In the time we had relaxed, showered and worked on the blog a bit, Petra, Lojze and Vasja had prepared a sensational dinner complete with menu and little pressies for their friends Vojka, Francek, Ida and Veljko and us. Every course had at least one bottle of wine, many Slovenian so we could learn a little about the different and excellent varieties. The dinner included some interesting and yummy vegetables like chicory and black radish. At the end of the night we felt like we were part of a big family.

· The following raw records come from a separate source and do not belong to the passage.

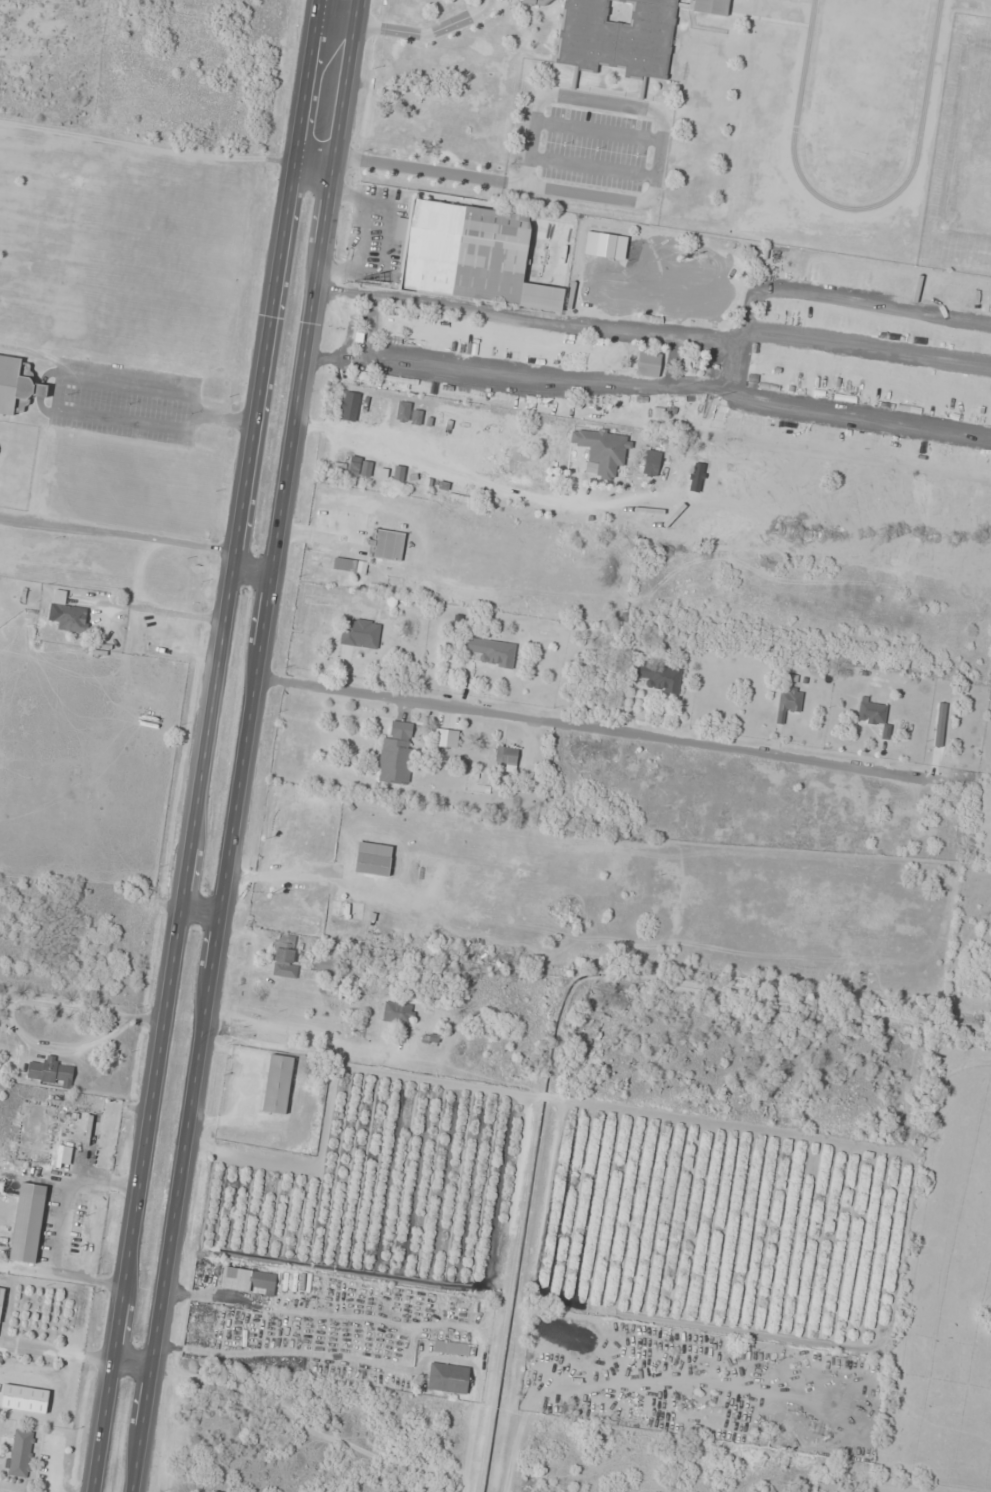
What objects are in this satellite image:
road: (404, 31)
building: (707, 37)
road: (464, 177)
building: (463, 252)
road: (511, 315)
building: (648, 365)
building: (17, 385)
building: (602, 449)
building: (696, 477)
building: (645, 514)
building: (674, 516)
building: (388, 545)
road: (252, 570)
building: (70, 617)
building: (360, 633)
building: (492, 652)
building: (660, 677)
building: (788, 702)
building: (871, 712)
road: (596, 728)
building: (446, 738)
railway: (230, 745)
road: (206, 746)
road: (246, 746)
building: (397, 754)
building: (505, 757)
building: (373, 859)
road: (201, 909)
building: (286, 956)
building: (324, 966)
building: (391, 1015)
building: (431, 1039)
building: (50, 1072)
building: (277, 1084)
building: (28, 1223)
building: (249, 1281)
building: (1, 1298)
building: (454, 1348)
road: (132, 1361)
building: (448, 1378)
building: (21, 1453)

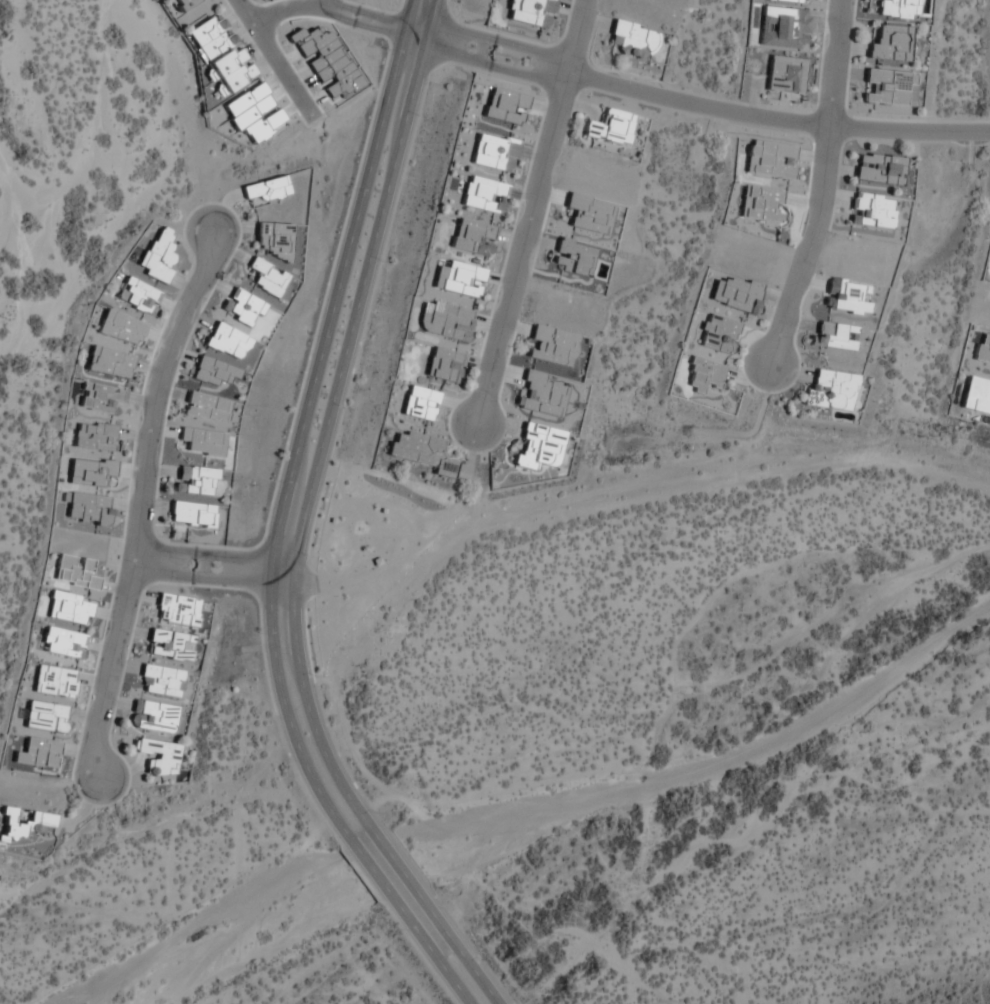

The next morning there was again no rest for the wicked as we had to get up in time to go to Skipark Vogel near Bled, together with Lojze, Petra and Vasja. Of course they all ski a lot better than us, Petra literally flying past occasionally, but in such a small ski resort you can easily do your own thing and find each other again.
The skies were bright blue, the sun was warm, the snow and temperature perfect and it wasn’t busy. On top of that you get service with a smile when you order your hot chocolate or glühwein, the pizzas were tasty (and affordable) and they even allowed us to change our half day pass for a full day one without charging us anything extra.
We were the very last ones on the slopes, and completed our final run with the ski patrol, closing the resort for the day. A little tired, we enjoyed glühwein whilst watching the sun set over Mount Triglav, the country’s highest point, before heading back down with the cable-car.
We stopped in Bled on the way back as we wanted to try their famous cakes. We bought some take-away’s and drove back to Lojze, Petra and Vasja where they were demolished with gusto whilst sipping a nice cuppa made by Vasja. But it wasn’t long before we drove home, back to our apartment in the old town to catch up on some zzz’s. Simply said, another perfect day in Slovenia.
The next day it was time to hit the road again, but not before catching up with everybody, and meeting yet more of Lojze and Petra’s friends and family, for a cuppa. We talked for 2 hours, and we tried hard to talk as much as Lojze, but we couldn’t. Not even Jude comes close.
We will miss our Slovenian (and Austrian, Dutch and American) friends, but are confident we will meet all of them again. Some day, somewhere. Until then we have the happy memories of adventures shared with fellow crazy people. Life IS great!